A $5.5 million settlement resolving allegations that Google circumvented users’ privacy to secretly track their online activity has been rejected the Third Circuit Court of Appeals.
Lead plaintiffs accused Google of bypassing privacy settings on Internet Explorer and Safari browsers in a class action lawsuit filed in 2012.
The Google class action alleged that “cookies,” a way that software companies track users’ activities online, were put into place when users clicked on a certain websites. Web browsers can be set to block cookies, but Google reportedly found a way around the blockers using a program called doubleclick.net.
Several other class action lawsuits were consolidated and the litigation proceeded until 2016, when a settlement was reached between the parties.
Under the terms of the Google Cookie class action settlement, Google agreed to pay $5.5 million to nonprofit or educational institutions that push for public awareness of online security and privacy. The company also agreed to put systems into place that would notify and instruct consumers about how to expire or delete cookies.
Class Members included those who used a Safari or Internet Explorer web browser in 2011 and 2012, and who visited a website from which doubleclick.net cookies were placed even though their browser settings were set to block such cookies. Class Members, however, were not entitled to any award under the terms of the Google Cookie class action lawsuit.
One Class Member, Theodore Frank, objected to the terms of the settlement agreement. Frank argued that Class Members, rather than public interest organizations, should benefit from the monetary award provided by the settlement.
Frank took his argument to the Third Circuit Court of Appeals. The Third Circuit disagreed with certain terms of the Google Cookie class action settlement, specifically, that Class Members would give up their right to sue under the terms of the agreement.
Though it did not dispute the appropriateness of distributing funds to nonprofits and educational groups, an action called “cy pres” in the legal world, the Third Circuit said that Google should not be able to shield itself from future litigation after this action.

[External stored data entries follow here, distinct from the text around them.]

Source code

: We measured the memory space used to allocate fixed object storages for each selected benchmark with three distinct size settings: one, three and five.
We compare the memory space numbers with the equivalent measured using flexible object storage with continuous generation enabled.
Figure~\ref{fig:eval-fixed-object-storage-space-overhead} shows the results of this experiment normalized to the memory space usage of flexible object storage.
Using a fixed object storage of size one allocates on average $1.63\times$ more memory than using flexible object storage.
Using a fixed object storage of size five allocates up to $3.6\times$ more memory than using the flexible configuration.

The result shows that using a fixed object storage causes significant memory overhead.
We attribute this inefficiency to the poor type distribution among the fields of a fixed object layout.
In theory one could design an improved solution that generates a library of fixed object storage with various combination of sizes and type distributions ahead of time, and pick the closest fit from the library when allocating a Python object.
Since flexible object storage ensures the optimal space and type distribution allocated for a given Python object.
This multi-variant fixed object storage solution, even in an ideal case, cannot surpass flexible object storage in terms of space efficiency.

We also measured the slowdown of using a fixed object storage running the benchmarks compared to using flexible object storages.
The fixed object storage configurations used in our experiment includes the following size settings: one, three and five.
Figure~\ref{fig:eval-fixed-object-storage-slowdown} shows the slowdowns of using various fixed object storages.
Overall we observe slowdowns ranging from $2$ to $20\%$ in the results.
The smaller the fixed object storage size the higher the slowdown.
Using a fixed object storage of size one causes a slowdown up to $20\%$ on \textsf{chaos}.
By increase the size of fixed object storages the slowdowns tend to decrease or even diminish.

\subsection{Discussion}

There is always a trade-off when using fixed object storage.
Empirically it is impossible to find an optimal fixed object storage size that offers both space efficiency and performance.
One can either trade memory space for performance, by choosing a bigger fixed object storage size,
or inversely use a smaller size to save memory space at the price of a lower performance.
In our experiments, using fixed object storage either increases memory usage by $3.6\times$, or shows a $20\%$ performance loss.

“We believe that, in some Rule 23(b)(2) class actions, a cy pres-only settlement may properly be approved,” noted the order remanding the Google Cookie class action settlement. “But here the district court’s cursory certification and fairness analysis were insufficient for us to review its order certifying the class and approving the settlement.”
The Google Cookie class action settlement will be remanded to the district court for additional findings on the fairness of awarding the entire monetary award to nonprofit and educational groups.
The class action settlement objector is representing himself along with Adam E. Schulman of the Hamilton Lincoln Law Institute’s Center for Class Action Fairness.
The original class action plaintiffs are represented by attorneys from Bartimus Frickleton & Robertson PC, Strange & Butler LLP and Silverman Thompson Slutkin White LLC, among others.
The Google Cookie Class Action Lawsuit is In re: Google Inc. Cookie Placement Consumer Privacy Litigation, Case No. 17-1480, in the U.S. Court of Appeals for the Third Circuit.